In fact, if the Islanders scouting team didn't think it had seen enough of Galchenyuk to feel good about this pick, I'd understand why they'd pass over him. (Likewise, if the injury gave them too much concern at the #4 slot.)

But looking at all the talent lined up for this draft and the names available after Nail Yakupov and Mikhail Grigorenko are off the table (and considering my reluctance to bet on these defensemen), Galchenyuk has the most enticing package of strengths to my eyes. As Pronman described in his earlier write-up on his top five:

...Galchenyuk's true strengths lie in his puck skills, vision, and overall possession ability. He's a very talented playmaker who has a pass-first mentality, thinks the game at a high level, and his decisions require little processing time. He's very coordinated in tight, showing plus puck skills and great creativity. While he can do great things in open ice, he's also dangerous on the cycle with a big body and a good physical work ethic that makes it very hard for opponents to strip possession from him...

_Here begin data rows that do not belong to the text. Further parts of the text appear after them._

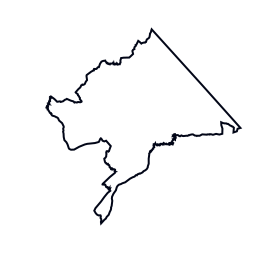 Kasongo, Maniema, Democratic Republic of the Congo, rotated 228°
{"feature_id": "63176286B88012685356826", "entity_name": "Kasongo", "entity_type": "district", "adm_level": 2, "iso_a3": "COD", "parent_name": "Democratic Republic of the Congo", "parent_adm1": "Maniema", "projection": "orthographic", "projection_center": [26.428, -4.177], "detail": "fine", "context": "isolated", "style": "outline", "palette": "ink", "viewbox_px": 256, "rotation_deg": 228, "n_neighbors": 0, "source": "geoboundaries", "source_scale": "gbopen_adm2", "svg_char_len": 5656}
<svg xmlns="http://www.w3.org/2000/svg" viewBox="0 0 256 256"><g transform="rotate(228 128 128)"><path d="M203.1,91.8L203.3,90.9L202.5,90.5L202.0,90.9L202.2,90.2L201.8,90.2L201.8,89.5L201.4,89.3L201.1,88.3L200.9,88.2L200.6,88.4L200.1,88.1L200.1,87.7L200.5,87.5L200.6,87.1L200.0,86.7L199.6,86.3L199.8,85.5L199.1,85.7L199.1,84.9L198.6,85.0L198.9,84.7L198.5,83.6L197.7,83.1L198.0,82.8L197.4,82.4L197.9,82.3L197.7,82.1L198.2,81.9L197.7,81.0L197.0,81.3L196.4,81.2L195.7,80.7L195.4,81.0L193.7,80.5L193.0,80.6L191.8,80.1L191.2,80.2L190.7,80.7L190.1,80.3L189.7,80.5L189.5,80.1L187.9,80.0L185.8,81.3L184.3,81.9L184.0,81.9L183.5,82.3L181.9,82.6L180.8,82.1L179.5,81.8L175.7,82.3L172.3,81.3L171.6,80.8L170.9,79.4L169.1,78.2L168.7,77.3L167.0,76.4L164.3,74.2L161.5,72.6L158.7,72.7L156.3,72.1L152.4,70.4L151.6,70.4L150.0,71.1L148.0,73.5L146.7,79.2L144.7,84.8L143.5,87.1L139.0,93.3L137.5,96.2L137.2,97.2L138.5,100.2L138.5,100.9L137.9,101.0L135.5,100.6L133.9,101.4L133.2,103.2L126.1,103.1L124.6,100.2L123.5,98.3L123.6,97.5L124.3,97.4L124.9,96.9L125.0,96.4L124.1,95.1L123.1,94.7L122.6,93.9L121.4,92.7L121.0,91.2L121.1,89.9L120.4,89.4L118.2,88.2L117.2,88.0L116.4,88.4L116.0,88.1L115.5,88.3L115.0,88.3L114.7,88.9L114.3,88.5L113.9,88.7L113.1,89.1L112.9,88.8L111.6,88.7L111.1,88.1L109.9,88.3L109.6,88.2L109.4,88.5L109.3,88.3L108.7,88.5L108.6,88.3L108.1,89.0L107.8,88.8L107.8,89.2L107.3,89.2L106.8,90.0L105.7,90.5L105.6,90.4L105.7,90.0L105.2,89.9L105.0,89.3L104.0,89.6L104.2,89.2L103.4,88.2L103.7,82.0L103.4,71.8L103.2,71.5L102.9,71.8L102.5,71.7L102.3,72.4L101.3,73.1L101.0,72.8L100.3,73.0L99.1,72.3L98.1,72.5L97.9,73.1L97.2,73.0L97.2,72.7L97.1,73.1L96.2,72.8L96.3,73.2L95.9,73.1L96.1,73.5L95.6,73.5L95.7,73.9L95.2,73.4L95.3,73.2L94.9,73.3L94.8,73.7L94.5,73.1L94.1,73.1L93.5,72.4L93.2,72.5L93.4,69.5L92.6,64.3L91.4,58.8L90.2,50.2L89.1,47.6L86.2,47.0L84.4,47.0L82.8,47.6L81.5,49.1L80.6,48.8L79.5,47.4L78.1,47.1L77.2,46.3L76.3,45.0L75.1,44.2L75.6,49.0L75.5,50.9L76.2,52.7L76.4,55.6L77.8,58.2L78.6,60.3L79.4,61.5L80.1,62.0L81.1,63.8L84.4,67.6L86.4,68.8L87.6,70.2L88.9,73.3L89.8,77.3L91.5,80.0L92.0,81.7L91.9,83.5L91.1,85.1L90.7,86.8L89.5,89.6L89.0,95.5L88.3,98.4L87.5,100.4L87.7,102.1L86.9,103.0L87.2,103.5L87.1,104.5L86.8,104.8L86.6,106.0L86.1,106.2L85.9,106.7L85.3,109.1L85.5,110.6L85.0,112.5L84.9,114.4L85.5,116.3L86.2,117.0L87.6,119.5L91.4,122.9L94.2,126.2L94.9,126.7L95.0,127.9L95.7,128.4L96.0,129.0L95.9,129.6L95.4,129.1L95.1,129.1L95.0,129.5L95.6,130.5L95.4,131.2L95.9,132.2L95.7,132.7L96.2,133.0L96.1,134.6L97.0,135.2L97.7,135.0L98.7,136.2L97.7,136.8L97.6,137.1L97.9,137.0L98.2,137.3L98.3,137.8L97.9,137.5L97.4,137.6L97.6,137.7L97.3,138.0L96.1,138.1L95.8,138.2L96.1,138.9L96.0,139.3L95.1,139.5L94.6,140.3L94.3,140.2L94.2,139.6L93.9,139.8L93.8,140.1L94.1,140.4L94.6,140.6L94.6,141.1L94.3,141.2L94.5,141.2L94.5,141.5L94.3,141.7L94.2,141.4L93.7,141.7L93.5,142.1L93.8,142.3L93.7,142.4L93.2,142.5L92.7,143.2L92.3,142.9L91.9,143.4L92.5,143.8L93.0,143.6L93.0,144.5L92.2,144.5L91.6,145.0L90.6,145.3L90.6,146.0L89.8,146.1L89.5,146.5L88.0,147.5L88.2,149.0L88.7,148.4L89.2,148.4L89.2,148.7L88.1,149.7L87.6,149.6L87.3,148.9L87.0,149.7L85.9,150.2L86.2,150.8L86.4,150.5L86.7,150.8L86.7,151.2L87.0,151.1L87.0,151.5L87.6,151.4L87.5,151.0L88.1,150.9L88.0,151.2L88.4,151.2L88.2,151.3L88.7,152.0L88.8,153.0L89.5,153.3L88.8,153.3L88.8,153.9L89.6,154.0L89.3,154.7L87.8,155.1L88.8,156.1L88.7,156.9L89.0,157.1L89.4,156.8L89.2,156.6L89.4,156.3L89.5,156.4L89.6,156.0L91.3,156.3L91.5,156.1L91.5,156.3L92.0,156.4L91.8,156.6L92.1,156.6L92.2,157.1L92.5,157.1L92.6,157.6L92.4,158.2L91.9,158.1L91.7,158.8L90.5,158.3L89.9,159.8L88.9,160.5L87.6,160.7L86.9,161.4L86.9,162.4L86.7,162.8L85.6,163.2L84.9,163.8L83.2,166.2L82.2,167.2L82.1,168.3L81.6,168.7L81.4,169.6L80.4,171.3L79.8,172.0L77.7,172.6L76.6,173.6L76.0,173.8L75.9,174.3L74.3,176.1L73.6,178.9L70.2,182.2L70.2,182.6L69.2,183.8L68.7,184.1L68.7,184.6L68.1,185.0L68.0,185.4L66.1,186.6L64.7,189.5L62.0,191.5L60.6,194.2L64.4,197.8L67.6,199.2L69.9,201.1L67.9,202.0L67.1,202.7L66.8,202.8L65.9,203.8L65.4,204.3L64.7,204.4L64.1,205.1L61.5,205.6L60.5,206.1L59.8,206.2L59.2,206.7L57.4,206.9L54.1,203.4L52.7,206.7L54.1,208.9L52.8,211.6L110.2,211.8L185.5,211.6L184.7,210.2L184.1,209.6L183.3,207.3L182.9,207.0L181.2,204.8L180.9,203.6L181.2,201.2L179.9,198.9L180.2,198.5L180.1,197.7L180.5,197.5L180.9,196.9L181.7,195.3L181.8,194.4L183.9,194.3L185.9,193.9L184.3,189.9L184.5,189.2L184.1,189.1L183.8,188.6L183.7,186.9L182.9,185.8L182.4,185.6L182.7,184.0L182.3,182.8L179.6,181.3L179.5,176.1L183.1,171.9L184.6,169.7L183.3,167.6L181.6,166.2L181.5,165.4L180.9,164.6L181.4,164.1L181.5,163.6L182.1,163.2L182.1,162.9L183.4,163.0L183.2,162.6L183.5,162.5L183.4,161.9L183.6,161.9L183.5,161.5L184.3,161.3L184.4,160.4L185.2,160.6L185.3,160.2L185.6,160.4L185.5,160.2L185.9,160.1L186.0,159.9L186.0,160.3L186.4,160.3L186.3,159.9L186.6,159.3L187.4,158.1L187.8,157.9L187.5,157.3L187.8,157.2L187.9,156.7L188.8,156.3L189.6,156.4L189.7,155.9L190.2,156.0L190.5,155.6L190.8,155.8L190.8,156.1L192.0,155.8L192.7,155.9L193.3,156.2L194.5,154.4L195.1,152.7L194.4,150.1L192.7,147.1L193.2,146.6L193.3,145.8L193.0,144.3L193.2,143.8L194.6,142.3L194.4,141.8L193.8,141.7L193.6,141.1L194.0,140.5L194.5,138.3L195.0,132.8L194.5,132.0L191.0,129.6L190.7,127.8L189.6,125.2L189.9,123.8L190.8,123.2L190.6,122.6L191.0,121.9L190.1,119.7L190.1,117.1L189.6,113.0L188.8,112.9L186.6,113.3L185.8,112.7L184.4,112.8L183.1,112.3L182.5,112.4L181.6,111.5L178.9,111.4L178.6,110.9L179.1,109.7L180.8,108.2L181.1,107.1L182.6,105.9L182.8,105.2L184.2,105.3L186.6,103.8L190.6,102.0L190.7,101.1L191.2,99.9L191.3,97.7L192.4,95.4L193.3,95.3L194.9,92.9L198.7,92.7L203.1,91.8Z" fill="none" stroke="#020617" stroke-width="2"/></g></svg>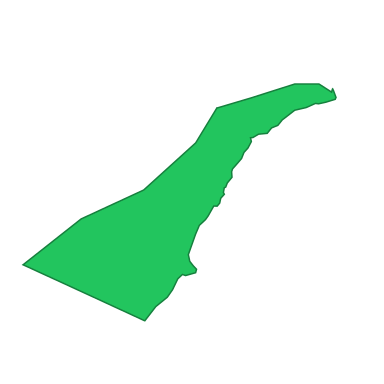 Ti Delcer, Soufrière, Saint Lucia, rotated 47°
{"feature_id": "8701671B68975897642122", "entity_name": "Ti Delcer", "entity_type": "district", "adm_level": 2, "iso_a3": "LCA", "parent_name": "Saint Lucia", "parent_adm1": "Soufrière", "projection": "albers", "projection_center": [-61.052, 13.833], "detail": "fine", "context": "isolated", "style": "filled", "palette": "green", "viewbox_px": 384, "rotation_deg": 47, "n_neighbors": 0, "source": "geoboundaries", "source_scale": "gbopen_adm2", "svg_char_len": 1021}
<svg xmlns="http://www.w3.org/2000/svg" viewBox="0 0 384 384"><g transform="rotate(47 192 192)"><path d="M147.5,116.4L158.6,155.8L157.6,226.0L136.1,291.4L130.0,365.2L196.2,338.0L253.5,314.6L254.0,314.3L251.1,296.6L252.1,281.8L250.2,272.9L245.8,261.6L245.8,255.2L248.7,253.7L253.5,244.4L251.6,241.4L246.8,241.4L241.1,240.9L239.0,239.6L235.3,237.4L225.3,218.2L221.4,209.4L221.4,201.0L220.5,196.5L217.1,185.7L219.5,183.2L219.0,179.3L216.2,175.3L215.7,169.9L213.8,169.4L210.9,165.5L211.4,164.0L209.5,160.1L208.5,152.7L204.2,149.2L202.8,146.7L202.7,146.2L202.3,141.8L201.3,132.9L198.5,127.0L198.0,121.1L195.6,114.2L192.2,112.2L193.7,110.3L195.1,103.9L200.4,97.0L199.4,90.1L201.8,83.7L200.8,76.7L201.0,75.0L202.1,62.7L202.3,61.0L208.0,51.1L208.3,50.4L211.4,41.3L211.9,40.9L213.8,39.3L215.7,36.1L217.6,32.9L221.9,24.0L221.4,23.0L221.1,22.2L214.4,19.4L214.1,19.3L212.5,18.8L212.5,19.1L214.1,21.8L199.6,25.5L183.1,43.2L163.3,85.0L149.1,113.5L147.7,116.3L147.5,116.4Z" fill="#22c55e" stroke="#15803d" stroke-width="1.5"/></g></svg>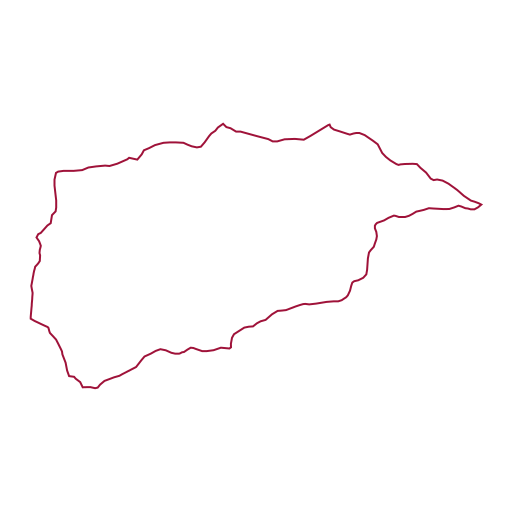 Nahi, Wangdi Phodrang, Bhutan
{"feature_id": "84629894B45309072751203", "entity_name": "Nahi", "entity_type": "district", "adm_level": 2, "iso_a3": "BTN", "parent_name": "Bhutan", "parent_adm1": "Wangdi Phodrang", "projection": "mercator", "projection_center": [89.813, 27.444], "detail": "fine", "context": "isolated", "style": "outline", "palette": "rose", "viewbox_px": 512, "rotation_deg": 0, "n_neighbors": 0, "source": "geoboundaries", "source_scale": "gbopen_adm2", "svg_char_len": 3148}
<svg xmlns="http://www.w3.org/2000/svg" viewBox="0 0 512 512"><path d="M223.1,123.8L217.9,127.5L215.3,130.8L211.3,133.5L209.1,136.1L204.6,142.4L200.9,146.7L196.9,147.4L191.7,146.3L187.6,144.7L183.5,142.8L175.8,142.4L169.8,142.4L163.5,142.8L155.0,145.1L149.1,148.1L143.9,150.3L141.7,154.4L137.3,159.6L129.1,157.8L127.3,159.3L117.3,163.7L109.5,166.0L105.1,165.6L96.2,166.4L88.4,167.5L82.2,170.1L73.3,170.9L63.3,170.9L58.2,171.6L56.0,172.9L54.5,179.6L54.5,185.6L56.2,200.5L56.2,207.5L55.6,211.4L52.0,215.1L50.7,223.2L47.4,225.5L40.8,232.9L38.2,234.2L36.5,237.5L39.1,241.2L40.1,243.8L40.8,245.8L40.5,247.2L39.8,249.8L39.6,251.7L39.5,253.1L40.1,255.3L40.0,257.5L39.9,259.0L39.8,261.0L38.2,263.4L36.8,265.0L35.2,266.7L34.7,268.9L34.1,270.9L33.6,273.3L33.3,275.2L32.9,277.1L32.6,279.0L32.2,281.1L31.8,283.3L31.3,285.9L31.8,288.8L32.2,290.8L32.6,292.9L32.5,294.6L32.3,296.9L32.2,299.1L32.0,301.4L31.8,303.5L31.7,305.9L31.5,307.8L31.3,310.1L31.1,312.4L30.9,314.6L30.7,317.0L30.7,318.7L34.7,321.0L37.9,322.5L40.8,323.9L43.6,325.2L46.0,326.3L47.6,327.0L48.4,327.8L48.8,329.2L49.2,330.8L49.9,332.9L51.1,334.2L53.1,336.3L55.0,338.4L56.1,339.6L56.8,341.0L57.9,343.1L58.8,344.9L61.0,349.3L62.0,351.5L62.4,354.4L65.6,362.7L67.1,370.5L69.1,376.1L74.1,376.8L75.7,378.7L80.2,382.1L82.7,387.3L84.4,387.2L90.3,387.1L95.1,388.2L97.7,387.6L100.1,384.6L104.5,380.9L109.6,379.0L114.1,377.3L119.4,375.8L122.2,374.2L136.1,367.0L141.4,360.2L144.5,356.5L150.7,353.7L155.7,350.9L160.4,349.2L165.8,350.3L171.4,352.8L175.3,353.7L178.9,353.7L180.0,353.4L182.0,352.3L184.0,352.0L187.3,349.7L190.7,347.7L193.4,348.0L195.7,348.9L202.1,351.1L206.9,351.1L213.6,350.2L220.9,347.7L229.4,348.5L231.0,347.3L230.9,343.8L232.0,337.8L234.0,334.2L244.3,327.6L248.8,326.7L253.0,326.4L256.9,323.3L260.6,321.3L265.6,319.9L268.1,317.7L272.0,314.3L277.6,310.9L281.5,310.6L286.0,310.1L295.8,306.4L300.0,305.0L303.1,304.1L305.3,303.9L309.2,304.4L316.2,303.6L326.6,301.9L334.1,301.3L338.3,301.3L341.7,300.2L343.9,298.7L346.1,297.3L347.8,295.4L350.0,290.7L351.2,285.9L352.3,282.6L354.2,281.2L358.2,280.3L363.2,277.8L366.3,274.4L367.1,269.9L367.9,258.4L369.0,252.5L370.7,250.2L373.8,246.8L374.9,243.4L376.3,239.5L376.9,236.1L376.3,231.9L374.9,228.3L374.9,225.7L375.7,224.3L377.1,222.9L380.2,221.8L384.1,220.4L388.6,217.8L393.9,215.6L395.6,215.9L398.9,217.0L405.1,217.0L409.0,215.8L412.6,213.9L416.3,211.6L419.1,211.0L423.8,209.9L428.9,208.2L433.1,208.5L443.7,209.1L449.3,209.0L454.3,207.4L458.5,205.7L461.3,206.5L465.3,208.2L467.8,208.5L470.6,209.3L474.5,209.3L478.1,207.3L481.3,204.6L478.6,203.2L474.6,201.7L470.9,200.6L463.8,195.8L457.2,190.0L448.5,183.7L442.6,180.6L437.1,179.5L433.6,180.1L430.7,178.6L426.1,172.6L420.4,167.8L416.9,164.1L412.7,163.8L404.9,164.0L400.4,164.4L398.6,164.9L396.4,164.1L390.3,160.4L385.9,156.9L382.2,153.0L377.7,144.3L372.9,140.7L364.7,135.1L359.4,133.0L356.2,133.0L353.5,133.5L349.9,134.6L347.2,133.8L339.2,131.2L334.0,129.6L330.7,127.2L329.6,124.6L328.2,125.1L310.5,135.9L303.8,139.7L294.9,138.9L284.6,139.3L277.2,141.4L272.7,141.4L268.3,139.1L257.2,136.2L240.5,131.6L236.1,131.6L230.5,128.2L226.4,127.1L223.1,123.8Z" fill="none" stroke="#9f1239" stroke-width="2"/></svg>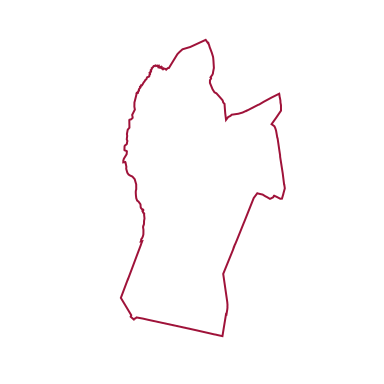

And here's The Scouting Report (which ranked Galchenyuk 3rd):

In full form, Galchenyuk is a dynamic offensive forward who can flat out produce. He is often a very deceptive player and lurks around the ice, always seeming to be around the puck. Galchenyuk has great hands and an even better shot with a pro-calibre release and pin-point accuracy. If he can continue to improve his skating, his style is somewhat comparable to Evgeni Malkin.

At #4, it's not about filling a need -- not even a long-term talent depth need. It's about grabbing the player you think has the best chance of being a very good difference-maker. You can adjust depth disparities later; it's always easier to do that when you have the highest-quality assets possible.

Murray is a favorite among many readers here, and the other promising defensemen like Matthew Dumba, Jacob Trouba and Morgan Rielly have drawn attention. But for my money, if Galchenyuk is left on the board at #4, it's an easy decision.

Well, as "easy" as these draft coin-flips get, anyway.